Nirvana

Nirvana
par ana









  
 
 







 
 




Si je vous cite Nirvana, vous pensez au spleen, à la drogue, à quelque notion religieuse et spirituelle mais peut-être surtout à un groupe de rock « grunge » qui a marqué les années 90 comme Led Zeppelin a marqué la musique des 60/70’s.



En 1985, dans le coin perdu d’Aberdeen de l’état de Washington, autant vous dire un trou de bucherons pour lesquels la culture se résume à la musique écoutable à la radio locale et au sport, voire à la chasse, et oui, il y a des gens comme ça qui ont une approche bizarre de ce que peut être la culture… dirons-nous locale pour ne pas être méchants, que Kurt Cobain, Dave Crover et Dave Foster créent un premier groupe, « Fecal Matter ».



Kurt Cobain étant le leader et l’identité la plus marquante de Nirvana, je parlerai pas mal de lui.



C’est à Aberdeen qu’il est né et a grandi, un lieu qu’il détestera toute sa vie tant il lui apparaîtra petit, médiocre, invivable et si loin de ses rêves.
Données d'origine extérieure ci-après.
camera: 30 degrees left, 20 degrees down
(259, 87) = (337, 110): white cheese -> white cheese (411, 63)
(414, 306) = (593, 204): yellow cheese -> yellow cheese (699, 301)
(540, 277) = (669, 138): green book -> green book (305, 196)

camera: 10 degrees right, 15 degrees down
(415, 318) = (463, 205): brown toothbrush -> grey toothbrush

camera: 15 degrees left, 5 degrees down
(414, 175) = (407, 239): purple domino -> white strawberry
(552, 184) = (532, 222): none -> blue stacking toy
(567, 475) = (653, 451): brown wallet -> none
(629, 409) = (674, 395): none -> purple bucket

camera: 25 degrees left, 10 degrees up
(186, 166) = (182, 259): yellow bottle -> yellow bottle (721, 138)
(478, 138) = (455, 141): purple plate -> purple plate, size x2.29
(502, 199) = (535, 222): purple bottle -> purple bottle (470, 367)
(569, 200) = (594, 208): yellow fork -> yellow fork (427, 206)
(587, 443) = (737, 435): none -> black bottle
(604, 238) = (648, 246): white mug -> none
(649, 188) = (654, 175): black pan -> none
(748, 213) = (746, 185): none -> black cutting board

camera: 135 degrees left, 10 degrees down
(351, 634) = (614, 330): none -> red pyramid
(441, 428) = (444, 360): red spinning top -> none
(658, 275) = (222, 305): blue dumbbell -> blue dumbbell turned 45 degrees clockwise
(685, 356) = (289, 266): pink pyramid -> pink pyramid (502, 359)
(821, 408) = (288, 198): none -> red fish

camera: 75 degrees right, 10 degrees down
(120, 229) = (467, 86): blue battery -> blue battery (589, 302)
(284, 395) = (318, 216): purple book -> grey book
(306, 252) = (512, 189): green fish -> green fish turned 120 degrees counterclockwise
Car des rêves d’évasion, de gloire, il en nourri à en devenir déjà fou. 15 ans et il pique des crises incontrôlables chez lui, cassant tout ce qui lui tombe sous la main.

La faute à qui ? Ses parents qu’il aimera et détestera en un étrange mélange auto-destructeur sont des gens communs, mais leur mariage précoce, leur divorce et le remariage de son père ont été des chocs difficiles à encaisser. Kurt a été balloté entre les deux pendant un temps avant d’être rejeté comme un objet encombrant par son père qui l’envoya vivre chez des parents plus ou moins proche, ne supportant plus sa mésentente avec sa nouvelle épouse et ses deux enfants d’un précédent mariage. Après plusieurs déménagements et déracinements, Kurt a 18 ans quand il retourne vivre chez sa mère mais il est tellement découragé par les études qu’il laisse tomber deux mois avant la fin du lycée. Sa mère le menace de le mettre dehors s’il ne trouve pas un petit job et comme il ne cherche pas, elle s’exécute. Kurt dormira chez des potes, des collègues de ses maigres jobs sans intérêt qu’il laissera tomber les uns après les autres (homme à tout faire dans un hôtel), se glissera chez sa mère en son absence et parfois trouvera le sommeil dehors.

De cette époque est née son besoin de reconnaissance et sa bouée de survie est venue de la musique. Mais il gardera un souvenir hideux de cette région qui ne signifie que souffrance (qui se manifestera toute sa vie sous la forme psychosomatique de maux d'estomac insupportables), de ces gens dans la norme qui peuplent son enfance et constituent l’ennemi invisible et omniprésent qu’il combattra de toute son âme. Son exutoire est la musique et sa guitare. Il fonde donc ce premier groupe avec des potes de lycée, il chante et gratte tandis que Dale Crover joue de la basse et Dave Foster de la batterie. Mais le groupe se dissout rapidement après quelques démos et des petits concerts ici ou là dans l’état.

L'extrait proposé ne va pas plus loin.